> [Task A] From the news story on Mallinckrodt's nuclear waste, copy word for word the part that opens with the words containing "Facing a wave" and closes with "the Missouri River.".
> [Task B] Keep writing the news story on Mallinckrodt's nuclear waste, picking up after its last sentence.

> [Document section]
....................
ST. LOUIS _ Two sets of nuclear waste complaints against Mallinckrodt have been thrown into question in a two-week span, while the company restructures in bankruptcy court.
Facing a wave of lawsuits and a $1.6 billion settlement stemming from its role in the national opioid crisis, the company with deep St. Louis roots filed for protection from creditors on Monday.
While industry analysts have focused on Mallinckrodt's future as a drugmaker, the company also faces potential liabilities for work a predecessor company, St. Louis-based Mallinckrodt Chemical Works, performed decades ago, when it processed uranium for the U.S. government. Radioactive waste left over from Mallinckrodt's uranium production is buried today in the West Lake Landfill Superfund site in Bridgeton and also along sections of Coldwater Creek, which runs from St. Ann to the Missouri River.
"Their legal footprint is huge right now," says Dawn Chapman, the activist co-founder of Just Moms STL, a volunteer group that has pressed for a cleanup of West Lake for years.
On Sept. 30, a two-year-old lawsuit aimed at getting Mallinckrodt to help shoulder the looming $205 million cleanup at West Lake was dismissed, but appears to be in mediation. Lawyers involved with the case warn that, despite the dismissal, the matters at hand remain unresolved and under discussion.
"The underlying controversy is not over," said Richard Greenberg, a St. Louis-based lawyer representing EverZinc, a Belgian company that is a co-defendant in the suit, along with Mallinckrodt. "All it really means is the dispute is going to be addressed in the future."
The dispute arose in 2018, when _ after decades of inaction _ a plan to soon excavate the bulk of West Lake's radioactivity was finally announced. In the months that followed, Republic Services _ the waste hauling company whose subsidiary, Bridgeton Landfill LLC, is the legal owner of the Superfund site _ initiated a chain of legal actions against Mallinckrodt and other entities in an apparent strategy to spread out the nine-figure cost of the site's long-awaited cleanup.
....................
> [Dataset excerpt]
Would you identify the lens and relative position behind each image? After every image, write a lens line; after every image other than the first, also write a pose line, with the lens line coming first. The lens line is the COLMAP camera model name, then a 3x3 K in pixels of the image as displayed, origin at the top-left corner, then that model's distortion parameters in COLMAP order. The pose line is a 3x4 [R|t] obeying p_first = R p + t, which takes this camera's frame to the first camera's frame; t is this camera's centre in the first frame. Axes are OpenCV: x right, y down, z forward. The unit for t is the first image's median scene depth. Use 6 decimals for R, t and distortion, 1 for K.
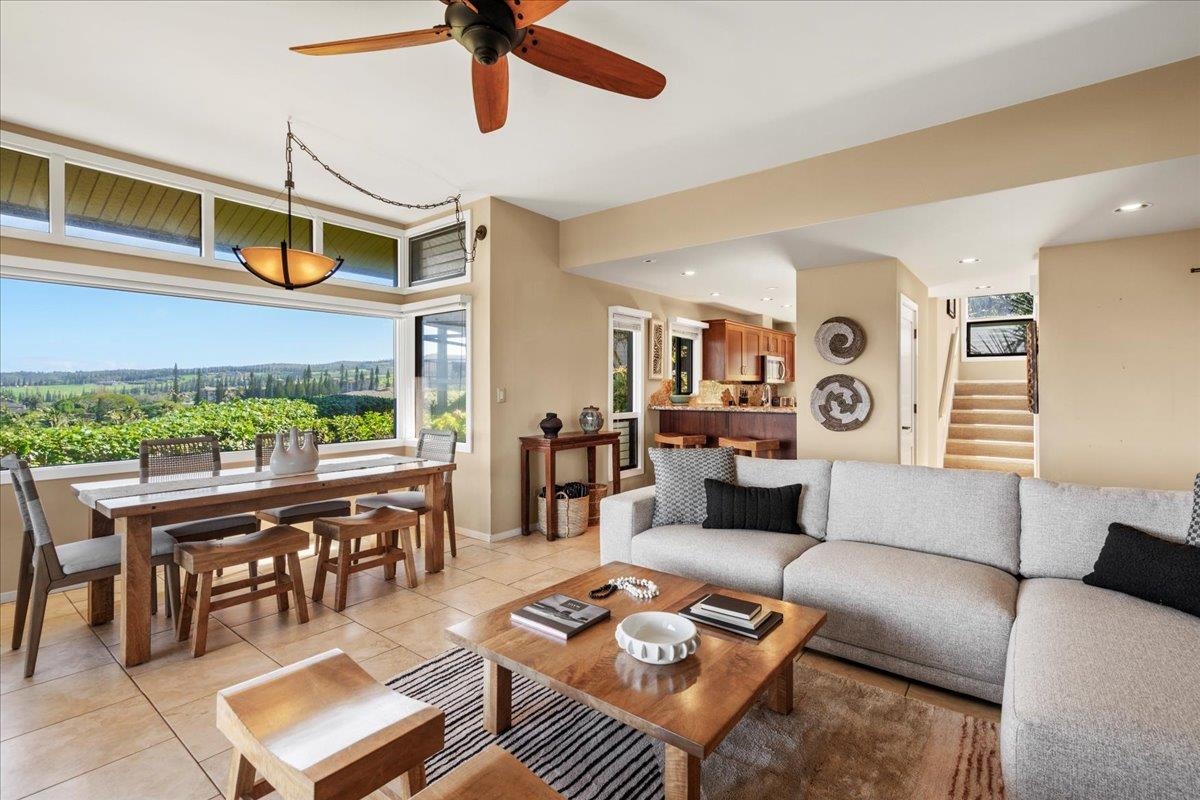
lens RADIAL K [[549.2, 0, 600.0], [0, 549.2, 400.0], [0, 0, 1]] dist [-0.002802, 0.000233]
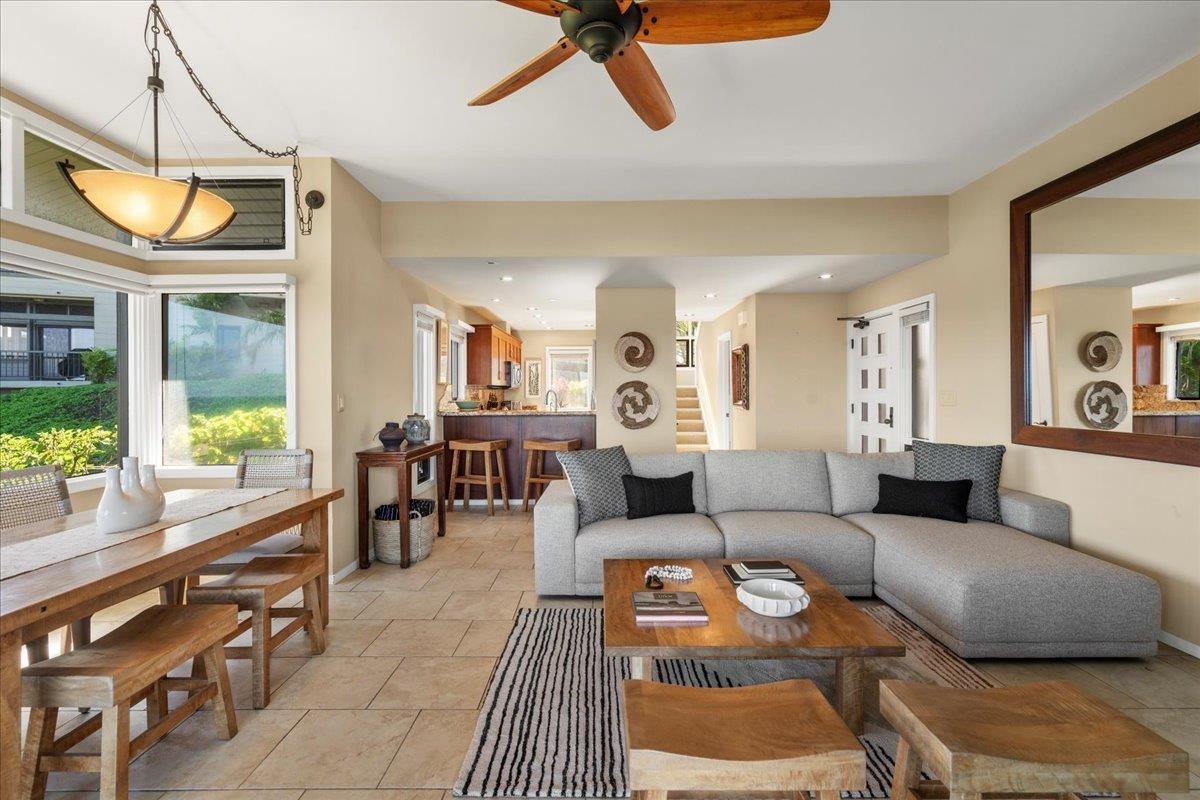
....................
> [Result A]
Facing a wave of lawsuits and a $1.6 billion settlement stemming from its role in the national opioid crisis, the company with deep St. Louis roots filed for protection from creditors on Monday.
While industry analysts have focused on Mallinckrodt's future as a drugmaker, the company also faces potential liabilities for work a predecessor company, St. Louis-based Mallinckrodt Chemical Works, performed decades ago, when it processed uranium for the U.S. government. Radioactive waste left over from Mallinckrodt's uranium production is buried today in the West Lake Landfill Superfund site in Bridgeton and also along sections of Coldwater Creek, which runs from St. Ann to the Missouri River.

> [Result B]
Allegations in the ensuing lawsuits focused on the histories of Mallinckrodt and other parties that Republic said belong at "the table," regarding work at West Lake.
Mallinckrodt was the first to be roped into the litigation. During the development of the atomic bomb in World War II, the company "purified and provided all of the uranium oxide used by the Manhattan Project," according to its website. Some of the radioactive waste from the company's St. Louis operations eventually made it to West Lake Landfill, where it was illegally dumped in the 1970s.
Republic's efforts quickly expanded to include additional companies, based on the alleged liabilities of various subsidiaries and predecessors. Mallinckrodt was joined by other defendants such as EverZinc, and the New York-based financial giant, Citigroup. (African Metals Corp., a predecessor of EverZinc, allegedly supplied uranium ore to the Manhattan Project in 1944, while Republic claimed that a group called Commercial Discount Corp., tied to a Citigroup subsidiary, arranged for the disposal of hazardous substances at West Lake.)
"I think they bought a lemon and they didn't know what they were getting," said Chapman, describing Republic's acquisition of West Lake and the company's path to becoming saddled with partial liability for a complex Superfund cleanup. "Republic is trying to use the same approach to pull other people into this. Why shouldn't they? It was used on them."
The case against both Mallinckrodt and EverZinc had seemed to angle toward mediation for a while. In court documents from March 2019, parties requested that proceedings be put on hold for 180 days, "in anticipation of a potential resolution of these claims at mediation." And just last month, a filing discusses "an ongoing mediation involving all parties," with details related to the process and any potential settlement kept confidential.
A lead lawyer representing Mallinckrodt in the case declined to comment.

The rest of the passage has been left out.